I suppose that sometimes we all make super duper mistakes, and that we're supposed to learn from them. Maybe I'm being negative, but I'm having such a hard time being the uppity (sp?) Megan that I used to be. Regardless, I burned some bridges today. To one girl at work, I calmly... kinda... explained that I don't like her enough to care about salvaging our friendship. I even put in my two weeks notice today. Granted, the responsible thing for me to do would probably be to find a new job before quitting, but I can't see a point in staying where I hate people and they hate me. Not sure if that was a step forward or not, but we'll see. Today one of my best friends told me I need to suck it up and get over the guy I love. She also punched me in the eye, but I suppose I deserved that. So, I've set a date to get over him for good, as in, no more dwelling. By friday, he will be gone.
I also realized a little about my mom. When she's drinking, she's a dick. When she's sober -whenever that is- she psychotic. She had me come home early from work, just to be ambushed by her... with a knife. She said the dog was acting weird and that she thought that it meant that we were in danger. Crisis averted.
As gross as this may be, I got my first bloody stool today. The normal, old me, was a little concerned. But the me who tried to off herself was a little more optimistic about it. I don't think I'm going to go to the doctor just yet. If it happens again I'll go, but maybe it will subside. I hope so, it's kinda gross. I'm not proud. Honestly the worst part of it was having to tell my mom about it. She told me to make sure I bring extra toilet paper with me. Awesome mom.

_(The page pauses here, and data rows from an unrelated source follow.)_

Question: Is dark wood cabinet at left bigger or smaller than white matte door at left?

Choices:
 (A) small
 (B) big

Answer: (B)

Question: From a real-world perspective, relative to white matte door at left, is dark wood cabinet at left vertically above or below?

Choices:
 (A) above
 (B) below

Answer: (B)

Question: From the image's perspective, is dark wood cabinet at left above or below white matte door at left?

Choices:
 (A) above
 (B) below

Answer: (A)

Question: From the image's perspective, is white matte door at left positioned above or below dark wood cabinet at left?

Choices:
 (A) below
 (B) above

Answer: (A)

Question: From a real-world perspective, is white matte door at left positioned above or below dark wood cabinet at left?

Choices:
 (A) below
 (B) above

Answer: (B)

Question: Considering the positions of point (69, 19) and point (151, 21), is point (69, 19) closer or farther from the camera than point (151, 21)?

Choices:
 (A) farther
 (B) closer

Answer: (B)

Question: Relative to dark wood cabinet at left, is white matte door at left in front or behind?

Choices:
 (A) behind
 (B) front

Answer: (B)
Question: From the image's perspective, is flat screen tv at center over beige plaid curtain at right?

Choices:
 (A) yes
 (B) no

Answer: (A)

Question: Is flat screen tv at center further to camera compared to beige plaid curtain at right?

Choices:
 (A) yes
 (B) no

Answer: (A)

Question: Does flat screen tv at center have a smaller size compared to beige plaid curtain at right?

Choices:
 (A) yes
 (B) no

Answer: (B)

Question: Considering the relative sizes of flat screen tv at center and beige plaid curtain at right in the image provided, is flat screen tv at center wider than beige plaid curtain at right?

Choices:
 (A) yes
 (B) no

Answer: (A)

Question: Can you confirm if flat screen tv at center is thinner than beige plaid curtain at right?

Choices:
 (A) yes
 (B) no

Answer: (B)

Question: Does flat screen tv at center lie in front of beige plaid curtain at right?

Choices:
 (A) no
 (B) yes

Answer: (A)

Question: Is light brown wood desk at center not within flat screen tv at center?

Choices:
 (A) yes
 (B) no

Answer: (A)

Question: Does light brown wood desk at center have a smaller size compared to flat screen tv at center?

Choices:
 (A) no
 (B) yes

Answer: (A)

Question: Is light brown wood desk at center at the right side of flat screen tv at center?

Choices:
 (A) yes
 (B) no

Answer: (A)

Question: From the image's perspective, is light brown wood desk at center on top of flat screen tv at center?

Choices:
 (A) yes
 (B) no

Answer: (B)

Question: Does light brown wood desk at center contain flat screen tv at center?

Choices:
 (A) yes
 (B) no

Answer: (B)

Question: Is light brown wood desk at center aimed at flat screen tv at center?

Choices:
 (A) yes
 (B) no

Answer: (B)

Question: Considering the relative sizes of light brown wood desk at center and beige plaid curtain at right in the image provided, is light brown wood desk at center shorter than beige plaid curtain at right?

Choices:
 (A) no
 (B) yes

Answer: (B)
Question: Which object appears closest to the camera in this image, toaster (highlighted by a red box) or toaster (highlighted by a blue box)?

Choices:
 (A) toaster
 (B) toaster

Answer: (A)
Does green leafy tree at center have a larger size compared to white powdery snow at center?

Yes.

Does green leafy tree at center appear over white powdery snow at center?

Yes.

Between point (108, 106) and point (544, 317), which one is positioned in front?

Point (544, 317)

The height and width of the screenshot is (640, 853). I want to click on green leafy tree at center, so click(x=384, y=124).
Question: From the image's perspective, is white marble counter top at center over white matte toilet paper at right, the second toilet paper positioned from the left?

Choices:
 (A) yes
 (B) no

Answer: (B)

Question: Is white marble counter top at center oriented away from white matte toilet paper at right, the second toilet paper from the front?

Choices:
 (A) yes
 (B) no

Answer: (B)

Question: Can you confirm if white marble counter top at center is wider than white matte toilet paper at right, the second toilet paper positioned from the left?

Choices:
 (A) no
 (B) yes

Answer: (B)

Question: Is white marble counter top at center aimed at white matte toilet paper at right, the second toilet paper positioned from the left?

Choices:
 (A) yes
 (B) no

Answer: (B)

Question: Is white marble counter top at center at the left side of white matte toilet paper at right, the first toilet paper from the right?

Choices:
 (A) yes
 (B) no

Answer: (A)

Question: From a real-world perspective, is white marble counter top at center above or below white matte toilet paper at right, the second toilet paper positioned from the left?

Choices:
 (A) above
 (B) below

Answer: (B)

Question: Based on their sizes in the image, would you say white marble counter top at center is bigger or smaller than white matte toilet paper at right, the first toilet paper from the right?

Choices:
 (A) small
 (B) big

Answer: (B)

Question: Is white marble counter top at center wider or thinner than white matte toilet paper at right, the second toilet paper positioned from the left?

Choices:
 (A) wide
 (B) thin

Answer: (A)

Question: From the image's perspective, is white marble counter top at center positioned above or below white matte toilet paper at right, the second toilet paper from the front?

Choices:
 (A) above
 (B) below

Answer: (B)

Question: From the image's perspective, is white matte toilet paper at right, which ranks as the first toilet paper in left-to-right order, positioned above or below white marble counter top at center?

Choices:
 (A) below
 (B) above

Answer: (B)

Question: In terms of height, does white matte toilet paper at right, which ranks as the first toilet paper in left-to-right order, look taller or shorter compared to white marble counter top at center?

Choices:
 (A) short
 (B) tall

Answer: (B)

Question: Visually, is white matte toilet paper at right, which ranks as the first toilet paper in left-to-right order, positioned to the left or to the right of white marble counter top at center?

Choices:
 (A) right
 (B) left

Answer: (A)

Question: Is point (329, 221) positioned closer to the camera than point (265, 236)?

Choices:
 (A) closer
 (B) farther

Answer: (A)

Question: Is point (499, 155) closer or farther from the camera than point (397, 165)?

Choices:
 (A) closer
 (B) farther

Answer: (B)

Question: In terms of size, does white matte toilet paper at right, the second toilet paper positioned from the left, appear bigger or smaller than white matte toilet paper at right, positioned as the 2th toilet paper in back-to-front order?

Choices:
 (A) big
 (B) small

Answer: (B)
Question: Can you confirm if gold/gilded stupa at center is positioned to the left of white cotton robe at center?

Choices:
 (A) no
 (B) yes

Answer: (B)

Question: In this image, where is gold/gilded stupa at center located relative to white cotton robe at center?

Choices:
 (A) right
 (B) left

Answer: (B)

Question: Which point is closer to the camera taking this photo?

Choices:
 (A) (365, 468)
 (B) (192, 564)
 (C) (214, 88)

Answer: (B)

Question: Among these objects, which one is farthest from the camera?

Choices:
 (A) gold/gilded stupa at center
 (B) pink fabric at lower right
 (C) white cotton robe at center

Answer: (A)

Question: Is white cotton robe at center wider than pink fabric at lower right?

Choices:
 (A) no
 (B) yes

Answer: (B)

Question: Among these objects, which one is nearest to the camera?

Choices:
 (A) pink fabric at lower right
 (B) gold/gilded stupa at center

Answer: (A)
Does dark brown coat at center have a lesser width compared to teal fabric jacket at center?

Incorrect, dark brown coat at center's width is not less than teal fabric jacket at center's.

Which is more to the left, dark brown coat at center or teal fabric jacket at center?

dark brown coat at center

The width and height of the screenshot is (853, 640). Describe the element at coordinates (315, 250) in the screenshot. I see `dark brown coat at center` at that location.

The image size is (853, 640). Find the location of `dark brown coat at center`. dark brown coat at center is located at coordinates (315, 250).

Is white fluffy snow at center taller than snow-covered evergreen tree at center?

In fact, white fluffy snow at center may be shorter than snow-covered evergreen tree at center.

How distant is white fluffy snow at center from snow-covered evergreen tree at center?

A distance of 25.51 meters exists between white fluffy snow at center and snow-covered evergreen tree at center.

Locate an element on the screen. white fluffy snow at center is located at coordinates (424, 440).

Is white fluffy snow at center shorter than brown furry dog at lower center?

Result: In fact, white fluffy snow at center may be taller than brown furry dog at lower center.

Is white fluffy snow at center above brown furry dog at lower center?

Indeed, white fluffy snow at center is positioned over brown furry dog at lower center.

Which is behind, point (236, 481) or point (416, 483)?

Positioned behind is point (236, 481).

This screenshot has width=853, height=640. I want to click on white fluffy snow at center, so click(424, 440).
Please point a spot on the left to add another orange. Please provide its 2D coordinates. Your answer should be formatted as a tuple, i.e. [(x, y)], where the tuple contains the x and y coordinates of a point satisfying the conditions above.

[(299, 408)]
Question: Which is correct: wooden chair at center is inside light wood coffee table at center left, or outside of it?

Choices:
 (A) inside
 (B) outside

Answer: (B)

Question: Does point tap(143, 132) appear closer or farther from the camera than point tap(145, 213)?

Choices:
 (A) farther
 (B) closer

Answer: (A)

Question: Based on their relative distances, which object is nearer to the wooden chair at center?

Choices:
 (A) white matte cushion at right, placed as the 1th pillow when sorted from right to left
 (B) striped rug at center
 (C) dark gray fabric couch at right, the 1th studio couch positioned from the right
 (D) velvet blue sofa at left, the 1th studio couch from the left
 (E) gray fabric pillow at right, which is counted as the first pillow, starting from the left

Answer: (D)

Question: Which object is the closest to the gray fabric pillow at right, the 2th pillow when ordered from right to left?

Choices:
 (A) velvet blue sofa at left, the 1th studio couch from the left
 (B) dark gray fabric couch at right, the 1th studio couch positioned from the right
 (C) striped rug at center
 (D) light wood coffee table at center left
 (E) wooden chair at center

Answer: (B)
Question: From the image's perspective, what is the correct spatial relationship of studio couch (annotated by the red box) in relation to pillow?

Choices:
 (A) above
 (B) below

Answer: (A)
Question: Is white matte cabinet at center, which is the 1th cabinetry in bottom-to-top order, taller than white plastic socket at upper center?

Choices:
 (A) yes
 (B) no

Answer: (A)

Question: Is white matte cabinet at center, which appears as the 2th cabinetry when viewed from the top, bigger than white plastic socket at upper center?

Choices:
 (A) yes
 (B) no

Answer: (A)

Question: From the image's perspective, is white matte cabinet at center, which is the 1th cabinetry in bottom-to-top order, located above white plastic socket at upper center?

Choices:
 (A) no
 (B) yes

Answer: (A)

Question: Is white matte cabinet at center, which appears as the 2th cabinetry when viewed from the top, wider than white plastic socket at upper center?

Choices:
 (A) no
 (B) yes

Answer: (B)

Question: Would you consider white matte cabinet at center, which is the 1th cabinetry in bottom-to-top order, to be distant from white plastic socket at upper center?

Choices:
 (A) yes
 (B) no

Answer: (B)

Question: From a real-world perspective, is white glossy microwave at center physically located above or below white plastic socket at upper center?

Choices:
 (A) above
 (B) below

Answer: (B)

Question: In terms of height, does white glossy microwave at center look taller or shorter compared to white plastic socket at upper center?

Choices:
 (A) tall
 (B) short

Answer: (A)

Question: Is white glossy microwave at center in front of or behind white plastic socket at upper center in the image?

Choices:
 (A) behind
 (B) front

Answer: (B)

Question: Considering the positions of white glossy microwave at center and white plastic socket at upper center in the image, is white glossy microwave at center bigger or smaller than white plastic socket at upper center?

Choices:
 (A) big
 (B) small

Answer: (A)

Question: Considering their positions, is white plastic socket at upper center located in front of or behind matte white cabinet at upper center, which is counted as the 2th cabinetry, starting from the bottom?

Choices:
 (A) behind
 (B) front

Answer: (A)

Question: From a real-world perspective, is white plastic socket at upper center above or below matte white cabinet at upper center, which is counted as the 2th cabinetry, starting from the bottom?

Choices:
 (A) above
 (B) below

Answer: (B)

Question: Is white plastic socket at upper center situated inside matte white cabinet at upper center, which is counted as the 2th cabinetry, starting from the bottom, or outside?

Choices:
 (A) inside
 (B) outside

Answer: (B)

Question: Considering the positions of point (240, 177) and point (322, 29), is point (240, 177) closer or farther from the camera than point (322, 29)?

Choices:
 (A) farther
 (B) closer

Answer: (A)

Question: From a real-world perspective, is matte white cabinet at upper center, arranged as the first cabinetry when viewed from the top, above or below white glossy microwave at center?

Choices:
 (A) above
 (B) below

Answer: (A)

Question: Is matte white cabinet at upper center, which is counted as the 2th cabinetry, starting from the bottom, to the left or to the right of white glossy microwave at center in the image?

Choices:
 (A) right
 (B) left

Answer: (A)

I've been listening to a lot of music lately, mostly a lot of Mumford and Sons. I flipped the tv on last night and they were playing live... I cried. They played all the songs that I play myself when I get sad or mad, and to hear it live made it feel like they were singing to me. It may sound weird, but I feel like me and the band became friends that night. Now, I'm not insane, but that really helped me. It was very strange. Speaking of insane. Everyone around me is treating me like the crazy girl. I'm not crazy, in fact, I still feel like I was pretty reasonable the day I attempted it. I'm never allowed to be alone. I just got them to stop following me to the bathroom. I don't know.We'll see I guess.